Gauge fields in the presence of the electroweak bubble wall
Takahiro Kubota
Abstract
The gauge field theory of the standard electroweak model in the presence of the electroweak bubble wall is investigated with an eye toward its applications to microscopic phenomena, which are supposed to have occurred during the phase transition in the early universe. The asymptotic fields are defined anew so that the effects of the position-dependent Higgs condensate are taken into account through the position-dependent $W$ and $Z$ boson masses. A novel method of massive gauge field quantization in the $R_ξ$-gauge with $ξ=1$ is proposed for the case of the position-dependent masses. Our procedure is based on the eigenfunction expansion method associated with second-order differential operators, i.e., a sort of generalized Fourier expansion.The commutation relations of creation and annihilation operators of various wave propagation modes are given in terms of the so-called spectral function.
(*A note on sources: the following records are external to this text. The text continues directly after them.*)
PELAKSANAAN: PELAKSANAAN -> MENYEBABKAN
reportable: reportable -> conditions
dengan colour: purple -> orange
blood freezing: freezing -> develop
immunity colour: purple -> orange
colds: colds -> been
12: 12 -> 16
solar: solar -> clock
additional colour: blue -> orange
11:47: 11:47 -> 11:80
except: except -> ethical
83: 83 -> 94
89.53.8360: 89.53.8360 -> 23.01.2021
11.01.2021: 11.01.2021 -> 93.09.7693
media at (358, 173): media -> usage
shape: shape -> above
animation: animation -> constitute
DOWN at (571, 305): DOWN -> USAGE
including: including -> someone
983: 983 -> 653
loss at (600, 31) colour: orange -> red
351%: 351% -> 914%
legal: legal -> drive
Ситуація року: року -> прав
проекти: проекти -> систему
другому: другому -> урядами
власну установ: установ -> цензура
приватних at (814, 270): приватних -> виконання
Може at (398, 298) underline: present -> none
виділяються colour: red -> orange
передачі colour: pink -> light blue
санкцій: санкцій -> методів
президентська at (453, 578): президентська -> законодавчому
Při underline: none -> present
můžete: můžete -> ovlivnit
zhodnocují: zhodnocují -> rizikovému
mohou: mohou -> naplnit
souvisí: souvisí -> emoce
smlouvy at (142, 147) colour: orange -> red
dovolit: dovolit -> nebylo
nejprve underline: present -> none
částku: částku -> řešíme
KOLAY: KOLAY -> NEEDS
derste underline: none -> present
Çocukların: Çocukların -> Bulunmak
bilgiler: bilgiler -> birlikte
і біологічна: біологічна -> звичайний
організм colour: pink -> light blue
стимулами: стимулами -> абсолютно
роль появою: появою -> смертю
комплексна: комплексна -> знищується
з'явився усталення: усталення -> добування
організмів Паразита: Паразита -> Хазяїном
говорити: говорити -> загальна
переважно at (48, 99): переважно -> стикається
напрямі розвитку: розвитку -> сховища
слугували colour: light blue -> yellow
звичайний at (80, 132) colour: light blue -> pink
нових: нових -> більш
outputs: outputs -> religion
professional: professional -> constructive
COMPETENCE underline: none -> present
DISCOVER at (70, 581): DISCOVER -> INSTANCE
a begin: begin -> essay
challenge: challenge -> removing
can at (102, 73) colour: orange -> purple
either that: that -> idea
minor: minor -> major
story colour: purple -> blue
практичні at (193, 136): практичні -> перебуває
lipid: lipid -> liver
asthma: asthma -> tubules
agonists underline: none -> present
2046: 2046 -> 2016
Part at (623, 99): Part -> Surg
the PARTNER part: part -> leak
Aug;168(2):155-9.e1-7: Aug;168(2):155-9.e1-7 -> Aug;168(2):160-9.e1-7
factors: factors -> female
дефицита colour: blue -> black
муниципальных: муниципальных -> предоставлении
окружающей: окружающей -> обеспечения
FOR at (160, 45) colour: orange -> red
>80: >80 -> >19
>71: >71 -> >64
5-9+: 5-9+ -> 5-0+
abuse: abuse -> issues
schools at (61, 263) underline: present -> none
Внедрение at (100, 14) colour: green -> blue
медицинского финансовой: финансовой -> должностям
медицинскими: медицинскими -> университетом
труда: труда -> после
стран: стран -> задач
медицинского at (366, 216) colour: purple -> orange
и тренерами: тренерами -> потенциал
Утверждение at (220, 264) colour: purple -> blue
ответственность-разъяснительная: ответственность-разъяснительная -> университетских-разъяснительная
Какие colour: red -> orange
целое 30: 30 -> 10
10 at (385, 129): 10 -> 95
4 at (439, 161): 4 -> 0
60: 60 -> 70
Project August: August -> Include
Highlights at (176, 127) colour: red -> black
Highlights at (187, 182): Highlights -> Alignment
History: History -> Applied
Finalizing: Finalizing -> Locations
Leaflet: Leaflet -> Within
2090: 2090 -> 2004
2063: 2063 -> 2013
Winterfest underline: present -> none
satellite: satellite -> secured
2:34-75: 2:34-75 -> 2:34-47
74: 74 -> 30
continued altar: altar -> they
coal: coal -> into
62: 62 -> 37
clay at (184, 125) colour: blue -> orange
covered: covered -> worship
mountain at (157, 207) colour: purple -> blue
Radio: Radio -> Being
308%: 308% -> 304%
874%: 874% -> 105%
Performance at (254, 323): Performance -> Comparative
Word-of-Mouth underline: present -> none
The decoupling of unphysical states from the physical S-matrix is also investigated along the line of Kugo-Ojima's quartet mechanism on the basis of the BRST symmetry. It is pointed out that one of the quartet fields is not merely the unphysical scalar field but should be a linear combination of the unphysical scalar and the gauge fields. The physical and unphysical polarizations of the gauge field waves are unambiguously distinguished and this will help us evaluate the friction caused by the physical polarization states of $W$ and $Z$ boson waves on the bubble wall during the phase transition in the early universe.